Fibres of other polygonal shape embodying the invention may be made and used in a similar way. For example fibres having a regular hexagonal shape may be using a hexagonal orifice in the nozzle or spinneret from which the fibre or its precursor is drawn or ejected. Such fibres pack with each of the six sides of each fibre adhering to corresponding sides of adjacent fibres in a honeycomb fashion as shown in FIG. 3a (the fibres being indicated by reference numeral 13 and the matrix material by reference numeral 15).
Triangular carbon fibres have been successfully produced from precursor fibres which were 44.5 μm sided triangles. The precursor material was Courtaulds' PAF (Trade Mark) which is a polyacrylonitrile material of the Courtelle (Trade Mark) family. The precursor fibres could be extruded through a hole shape as shown in FIG. 1a at several speeds (typically 1.5 meters/second).
Despite the fact that many materials, particularly thermoplastics, tend to revert to their original shape on heating it was found that the oxidation of these precursor fibres proceeds smoothly from the outside inward and that there is negligible distortion of shape on oxidation. In other words, the triangular shape remained during oxidation.

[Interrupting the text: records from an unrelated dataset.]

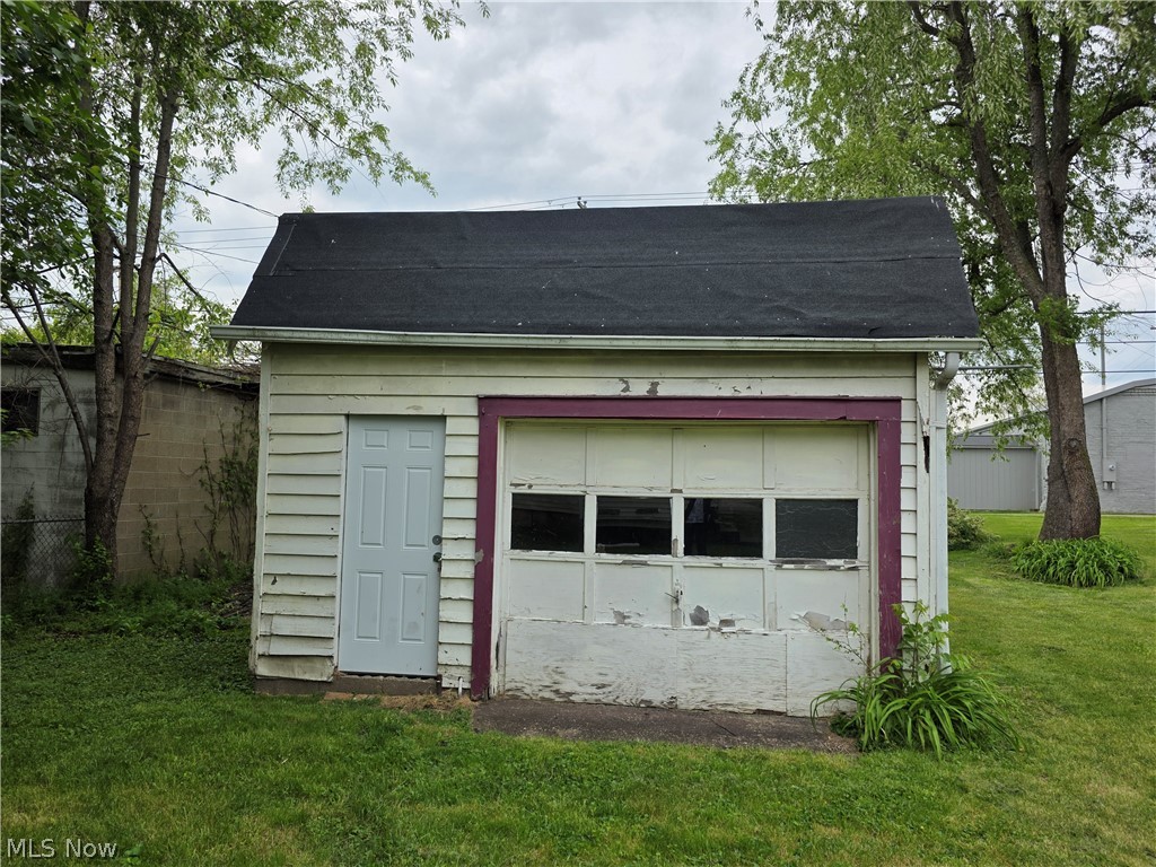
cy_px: 434
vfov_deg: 58.9
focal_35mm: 23
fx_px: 768
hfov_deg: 73.9
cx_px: 578
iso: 80
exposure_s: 1/2327
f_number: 1.7
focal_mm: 6.3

The resulting triangular cross fibres tended to aggregate together to form hexagonal clusters, which facilitates packing when they are contained in the matrix.
Composites, particular carbon fibres composites, with fibre content of up to 70% are possible instead of the usual ˜55% maximum and roughly proportionate improvements may be obtained in the flexural strength of the resulting composite.